* [SOURCE RECORDS]:
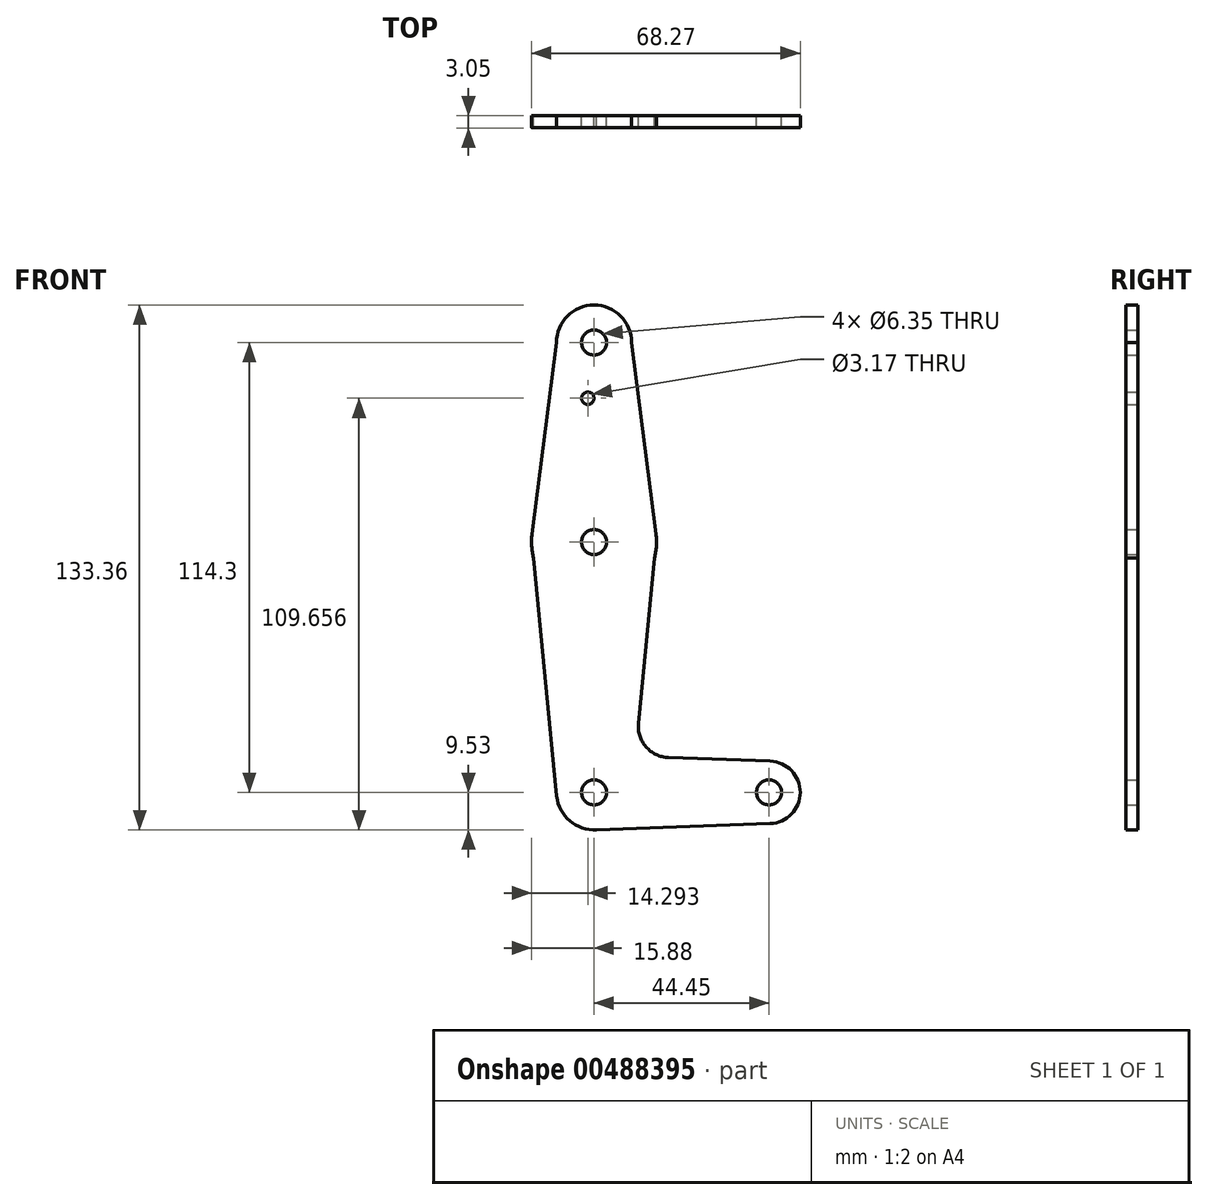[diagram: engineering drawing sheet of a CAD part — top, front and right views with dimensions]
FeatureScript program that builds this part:
annotation { "Feature Type Name" : "Feature", "Feature Type Description" : "" }
export const myFeature = defineFeature(function(context is Context, id is Id, definition is map)
    precondition{}
    {
        {
            var Q0;
            Q0=qCreatedBy(makeId("Front.planeOp"),FACE);
            var sketch = newSketch(context, id + "F0", { "sketchPlane" : qUnion([Q0])});
            skCircle(sketch, "E0", {"center": v(0, 114.3) * mm, "radius": 9.53 * mm});
            skCircle(sketch, "E1", {"center": v(0, 63.6) * mm, "radius": 15.88 * mm});
            skCircle(sketch, "E2", {"center": v(0, 0) * mm, "radius": 9.53 * mm});
            skCircle(sketch, "E3", {"center": v(44.45, 0) * mm, "radius": 7.94 * mm});
            skLineSegment(sketch, "E4", {"start": v(-9.53, 114.3) * mm, "end": v(-15.75, 65.61) * mm});
            skLineSegment(sketch, "E5", {"start": v(9.52, 114.3) * mm, "end": v(15.75, 65.61) * mm});
            skLineSegment(sketch, "E6", {"start": v(-15.75, 63.6) * mm, "end": v(-9.48, -0.92) * mm});
            skLineSegment(sketch, "E7", {"start": v(15.75, 63.6) * mm, "end": v(11.28, 17.57) * mm});
            skLineSegment(sketch, "E8", {"start": v(0, 0) * mm, "end": v(44.45, 0) * mm, "construction": true});
            skLineSegment(sketch, "E9", {"start": v(18.9, 8.85) * mm, "end": v(44.73, 7.93) * mm});
            skLineSegment(sketch, "E10", {"start": v(0, -9.53) * mm, "end": v(44.73, -7.93) * mm});
            skLineSegment(sketch, "E11", {"start": v(0, 0) * mm, "end": v(0, 63.6) * mm, "construction": true});
            skLineSegment(sketch, "E12", {"start": v(0, 114.3) * mm, "end": v(0, 63.6) * mm, "construction": true});
            skCircle(sketch, "E13", {"center": v(0, 63.6) * mm, "radius": 3.18 * mm});
            skCircle(sketch, "E14", {"center": v(0, 0) * mm, "radius": 3.18 * mm});
            skCircle(sketch, "E15", {"center": v(44.45, 0) * mm, "radius": 3.18 * mm});
            skCircle(sketch, "E16", {"center": v(0, 114.3) * mm, "radius": 3.18 * mm});
            skCircle(sketch, "E17", {"center": v(-1.59, 100.13) * mm, "radius": 1.59 * mm});
            skArc(sketch, "E18.filletArc", {"start": v(11.28, 17.57) * mm, "mid": v(13.2, 11.56) * mm, "end": v(18.9, 8.85) * mm});
            skSolve(sketch);
        }
        {
            var Q0;
            Q0 = qSketchRegion(id + "F0", true);
            extrude(context, id + "F1", {"entities" : qUnion([Q0]), "depth" : 3.05 * mm});
        }
    });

* [THE TASK]: Please put the part of the listing above that runs from its first line through the line containing "v(15.75, 63.6) *", both ends included, into a JSON list of strings with one string per line, skipping blank lines and leaving the pictures out.

* [ANSWER TO THE PROBLEM]:
[
  "[diagram: engineering drawing sheet of a CAD part — top, front and right views with dimensions]",
  "FeatureScript program that builds this part:",
  "annotation { \"Feature Type Name\" : \"Feature\", \"Feature Type Description\" : \"\" }",
  "export const myFeature = defineFeature(function(context is Context, id is Id, definition is map)",
  "    precondition{}",
  "    {",
  "        {",
  "            var Q0;",
  "            Q0=qCreatedBy(makeId(\"Front.planeOp\"),FACE);",
  "            var sketch = newSketch(context, id + \"F0\", { \"sketchPlane\" : qUnion([Q0])});",
  "            skCircle(sketch, \"E0\", {\"center\": v(0, 114.3) * mm, \"radius\": 9.53 * mm});",
  "            skCircle(sketch, \"E1\", {\"center\": v(0, 63.6) * mm, \"radius\": 15.88 * mm});",
  "            skCircle(sketch, \"E2\", {\"center\": v(0, 0) * mm, \"radius\": 9.53 * mm});",
  "            skCircle(sketch, \"E3\", {\"center\": v(44.45, 0) * mm, \"radius\": 7.94 * mm});",
  "            skLineSegment(sketch, \"E4\", {\"start\": v(-9.53, 114.3) * mm, \"end\": v(-15.75, 65.61) * mm});",
  "            skLineSegment(sketch, \"E5\", {\"start\": v(9.52, 114.3) * mm, \"end\": v(15.75, 65.61) * mm});",
  "            skLineSegment(sketch, \"E6\", {\"start\": v(-15.75, 63.6) * mm, \"end\": v(-9.48, -0.92) * mm});",
  "            skLineSegment(sketch, \"E7\", {\"start\": v(15.75, 63.6) * mm, \"end\": v(11.28, 17.57) * mm});"
]